Most readers will not want to support the case made in this lucidly written and well-researched book: that the chances for a real peace in the Middle East have actually declined in recent years. Yet, by the concluding chapter of Naseer Aruri's The Obstruction of Peace, it is hard not to be convinced.
Aruri is one of a growing number of moderate, secular Palestinian intellectuals critical of the ongoing peace process between Israel and Palestine Liberation Organization. In this volume, this Arab American political-science professor argues convincingly that the Oslo accords and their aftermath have not been a great breakthrough for the cause of peace, but simply a reformulation of old plans that circumvent and defer Palestinian self-determination and independence.

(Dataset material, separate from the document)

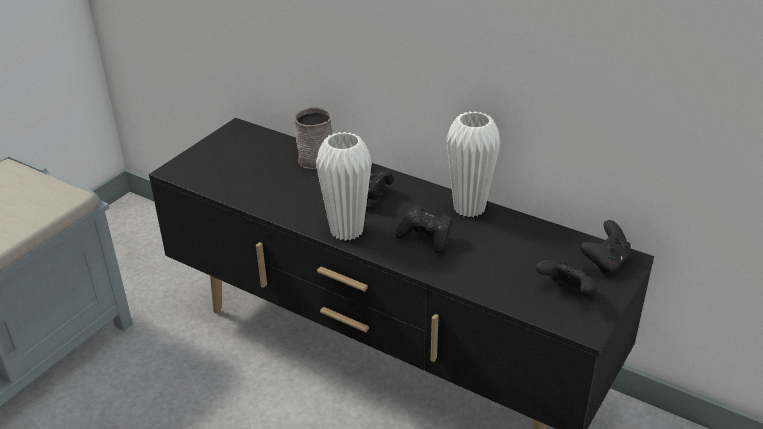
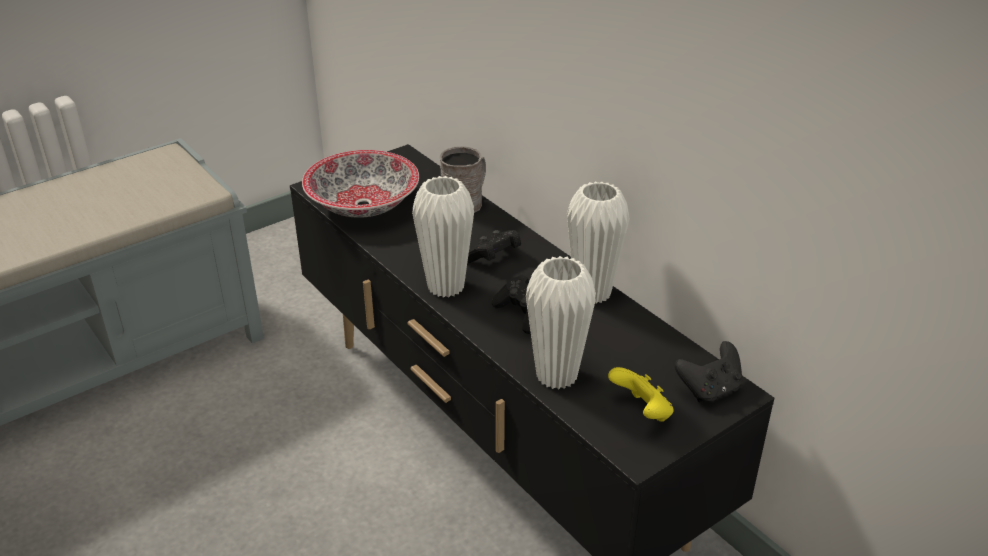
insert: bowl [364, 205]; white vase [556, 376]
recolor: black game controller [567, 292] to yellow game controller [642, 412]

One of the book's great strengths is that it places the peace process within the context of recent U.S. foreign policy towards Israel/Palestine and the region as a whole. Indeed, this study represents perhaps the best radical critique of U.S. Middle East policy since Noam Chomsky's Fateful Triangle in 1983.
By placing recent developments in the peace process within the context of the changed power relationships in the Arab world since the Gulf War and the related rise in the hegemonic role of the United States, Aruri makes a convincing case that what is taking place is not a real peace, but a Pax Americana. Indeed, what makes this book must reading for anyone concerned with U.S. policy towards the Middle East is his devastating critique of how the United States is sabotaging any real hope for peace by its policy of throwing its enormous weight behind the narrowest Israeli interpretations of the Oslo accords, sabotaging the enforcement of U.N. Security Council resolutions and effectively giving Israel a blank check for its ongoing violations of international law.
Aruri accurately notes that since the 1967 War, the United States has insisted upon "playing the role of chief arbiter, if not sole peacemaker, when in fact it has been co-belligerent" by opposing the international consensus for ending Israel's occupation of its Arab neighbors and the establishment of a Palestinian state alongside Israel.
Aruri reviews the Arab Middle East in the context of U.S. Cold War doctrine, yet argues that the underlying goals of American policy in the region are essentially unchanged with the fall of the Soviet Union: preventing the rise of any regional forces that would challenge the perceived political and economic interests of the United States. An integral part of this process has been the U.S. insistence on marginalizing the Palestinians from the political equation and blocking the establishment of any Palestinian political force that could not be controlled by a U.S. ally such as Israel or Jordan.
While quite cognizant of the strong influence of pro-Israeli pressure groups, particularly in Congress (indeed, he devotes a whole chapter to this topic), Aruri recognizes a more salient explanation for U.S. policy in the region: the strategic imperative of a heavily militarized Israel and corporate support for the arms trade and a favorable business climate.
Of special note is Aruri's persuasive challenge to the myth that the Bush administration, or any other administration, has ever actually put pressure on the Israeli government for serious compromise. Similarly, he does a convincing job of downplaying the differences between the Bush and Clinton administrations towards Israel.
This book, however, is not without problems. Aruri is at times a bit strident in his tone. He cuts a few corners and makes some rather sweeping generalizations which would likely put off those who do not already subscribe to his leftist critique of U.S. foreign policy. At the same time, he avoids the pitfalls of many Arab writers by refusing to vilify Israel outside of its context as an American ally. In addition, instead of bashing Zionism wholesale, he asks what kind of Zionism will prevail: one which is pluralistic and inclusive, or chauvinistic and expansionist? His hoped-for vision is one of enduring coexistence between Arab and Jew, a scenario he believes is increasingly unlikely in light of recent events.
Writing in the spring of 1995, Aruri expresses skepticism that the process towards greater Palestinian autonomy would even proceed as far as it now has, with the Taba Agreement of this past fall. Yet his critique is still essentially valid: Israel is simply reorganizing its occupation, not ending it. With Israel redeploying its troops away from Palestinian population centers while still controlling most of the land and resources, expanding Jewish settlements and the infrastructure supporting them, and solidifying its hold over greater Jerusalem, there is little hope for authentic self-determination for the Palestinian people beyond control over local administrative affairs. Aruri predicts that the end result will be greater violence and repression, in which all sides will ultimately lose. While his worst-case scenario may be overly pessimistic, it is looking increasingly more realistic than the best-case scenarios espoused by most pundits in the American media.